If you want to image a line with any kind of accuracy you will need to be able to place accurately the beam centers. For example, if you want to image a 10 um wide line, and you want to hold a line width tolerance of 10% (i.e. 1 um) then you need to be able to control each beam "shot" to 1 um.
This means you need a bitmap whose pixels are spaced 1 um.
So how many pixels do we need in total if the substrate is 500 x 500 mm?
(500 mm x 1000 pixels/mm) x (500 mm x 1000 pixels/mm) = 250E9 pixels.
Since we can pack 8 pixels in a byte, the number of bytes needed:
(250E9 pixels) / (8 pixels/byte) = 31.2 GByte
Clearly we can't put this many pixels into a TIFF file because the maximum file size supported by TIFF is 4GB.
If we compress the bitmap before storing it as TIFF we can expect about a 10X reduction in file size.
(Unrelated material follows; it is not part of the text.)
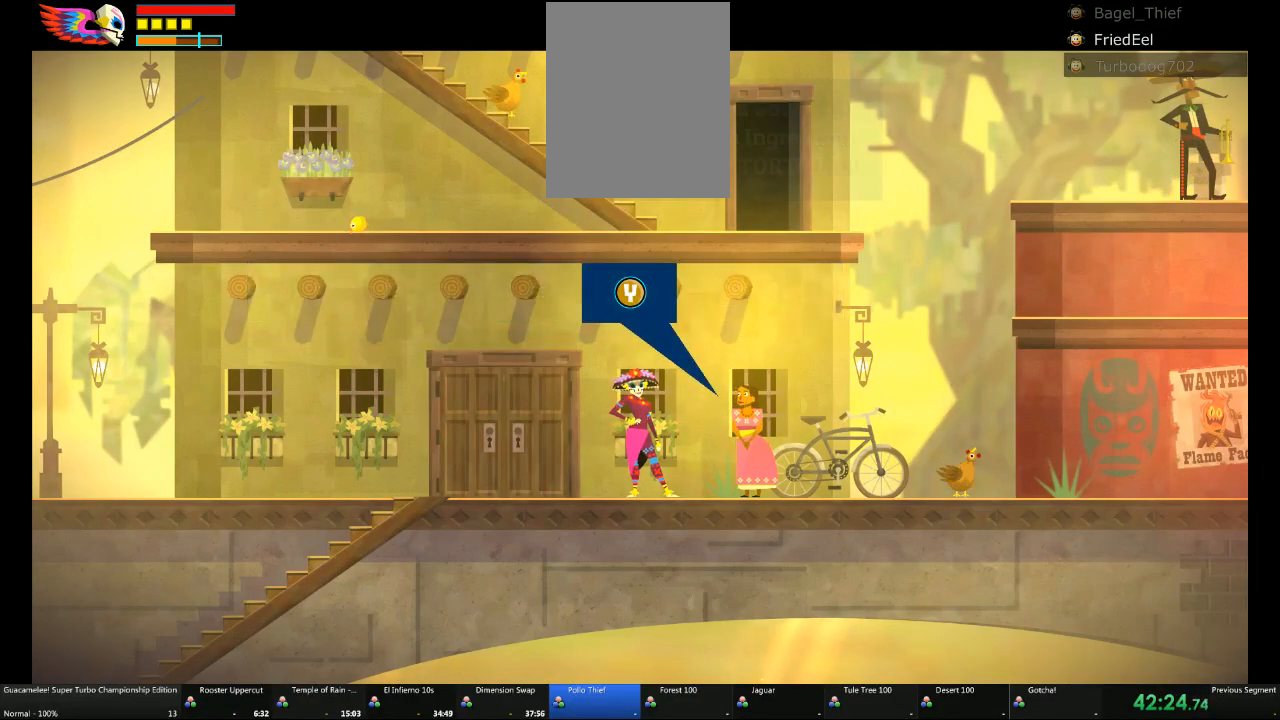
{"dt_ms": 500, "buttons": ["DPAD_RIGHT"], "left_stick": "center", "right_stick": "center", "events": []}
So our 31.2 GBytes is reduced to 3.12 GBytes and this clearly is under the 4 GB limit.
Finer and Finer
Technology doesn't stand still and soon we will have a request for finer lines - say 4 um. To maintain the same line tolerance we now need a pixel size of 0.4 um. How many bytes do we have to deal with for the same 500 x 500 mm substrate?
(500 mm x 2500 pixels/mm) x (500 mm x 2500 pixels/mm) = 1560E9 pixels.
The byte size is:
(1560E9 pixels) / (8 pixels/byte) = 195 GByte
Even after a 10X compression the resulting 19.5 GBytes can't be put into a TIFF file.
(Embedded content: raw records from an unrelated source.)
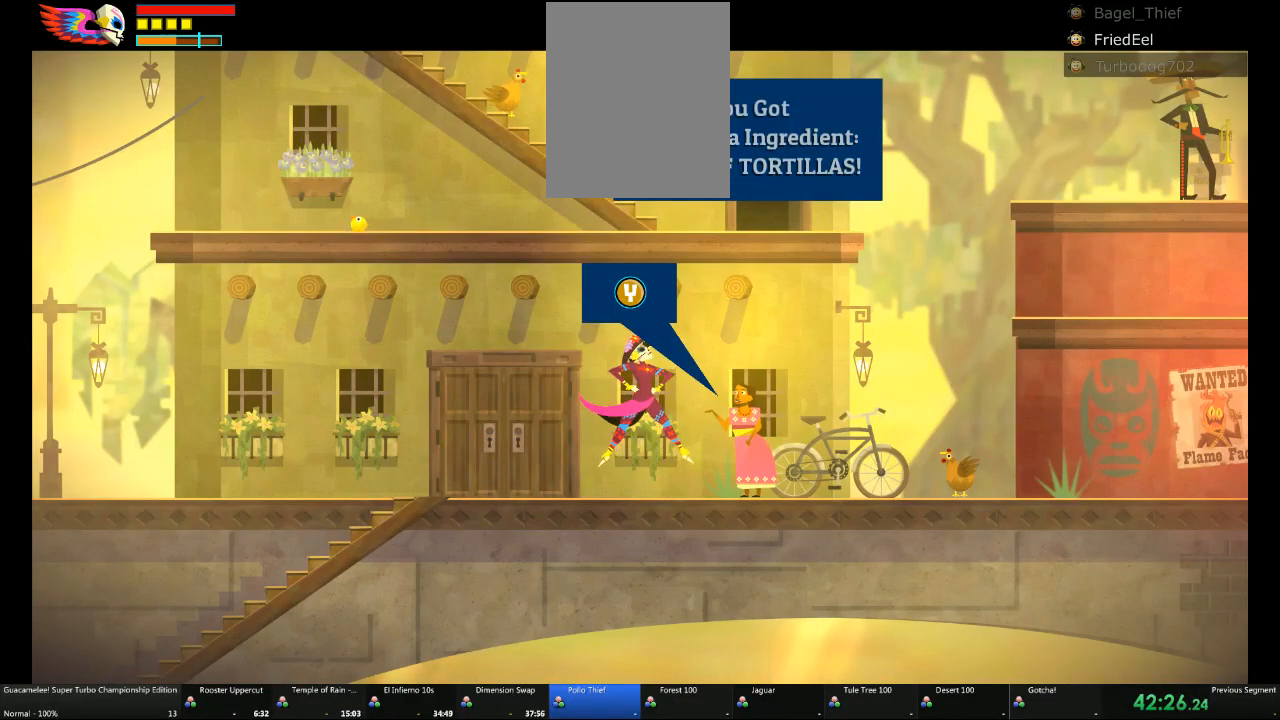
{"dt_ms": 500, "buttons": [], "left_stick": "right", "right_stick": "center", "events": [[183, "DPAD_RIGHT", "up"], [500, "left_stick", "right"]]}
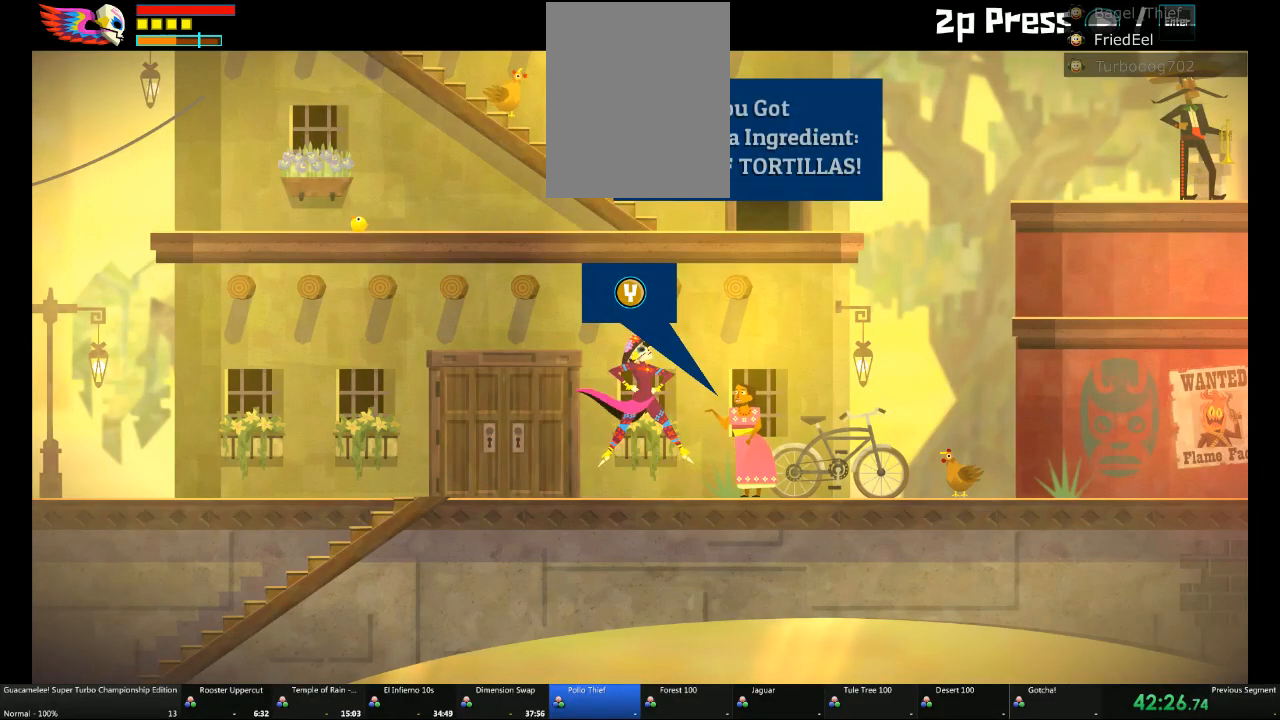
{"dt_ms": 500, "buttons": [], "left_stick": "right", "right_stick": "center", "events": []}
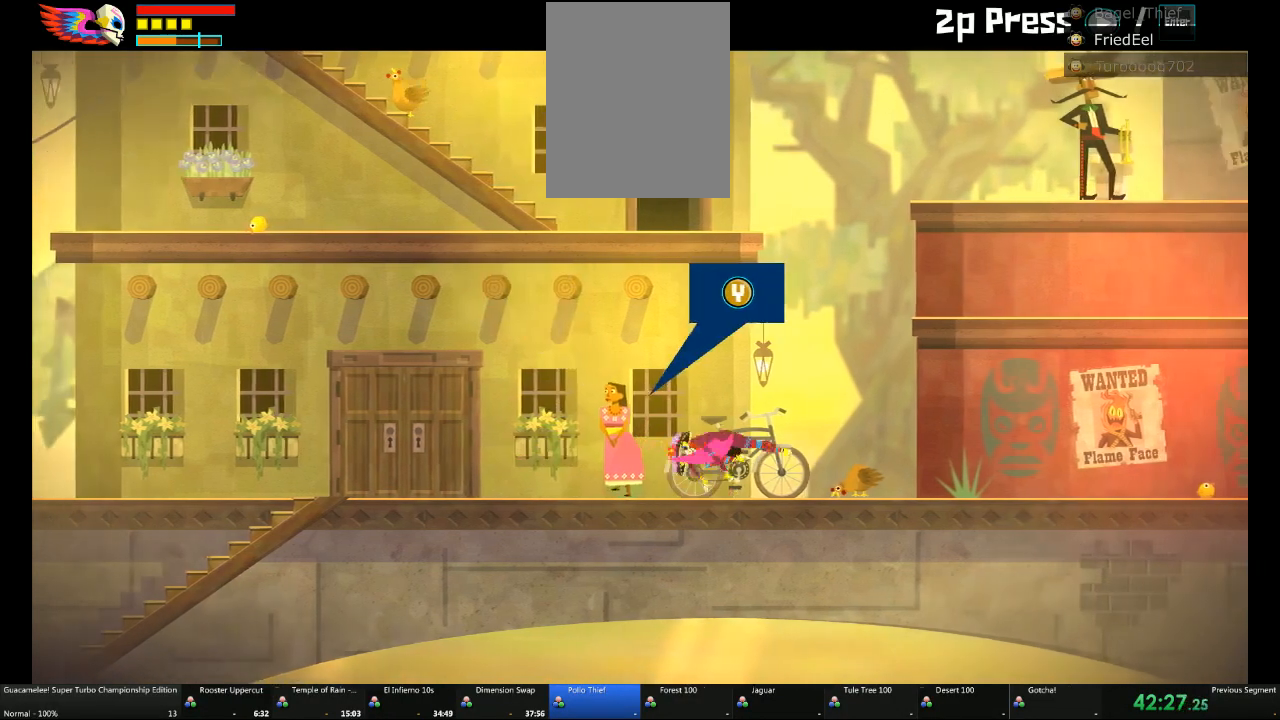
{"dt_ms": 500, "buttons": ["A"], "left_stick": "down", "right_stick": "center", "events": [[67, "left_stick", "down"], [167, "A", "down"]]}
I am not even going to compute the byte size for a 0.25 um pixel. (OK, I did and we get 4000E9 pixels representing 500 GByte; after compression we are at 50 GByte.)
The TIFF header uses 4 byte (32 bit) offsets. This limits any offset to ~4 Gbytes and that's what limits the file size.
Why hasn't TIFF been updated to support larger files? First, TIFF is not controlled by a standard setting body -- it's owned by Adobe. Second, the last official revision of TIFF is v6.0 released in 1992. Yes, in 1992. Reviewing my notes, most desktop computers had about 2-4 MBytes of RAM at that time so a 4 GByte limit seemed to have plenty of head room.
Since it is unlikely that Adobe will be extending TIFF officially any time soon, others have taken it upon themselves to address the limit.
Since TIFF has been in use for so long and there are many libraries in use, the plan is to make only the few changes necessary to support larger files. This should minimize the work required to upgrade readers and writers to support BigTIFF.
Here is a summary of the changes proposed for BigTiff ( from the WEB page: BigTIFF Design )
|Version||42||43||So reader knows BigTIFF|
|Offset to First IFD||4||8||Comments|
|Datatype||LONG||LONG8||New Datatype for BigTIFF|
|Strip and Tile Offsets||LONG||LONG/LONG8||Can now use longer offsets to support larger file size.|
We also want to thank Aware Systems for their excellent description of BigTIFF.
Artwork does not provide a BigTiff output at this time. Many of our customers are using the raw bitmap (no header) output which has no file size limit because it has no headers or associated offsets.
However if compression is desired and the standard TIFF with packbits exceeds 4 GB, we are prepared to offer a BigTIFF alternative.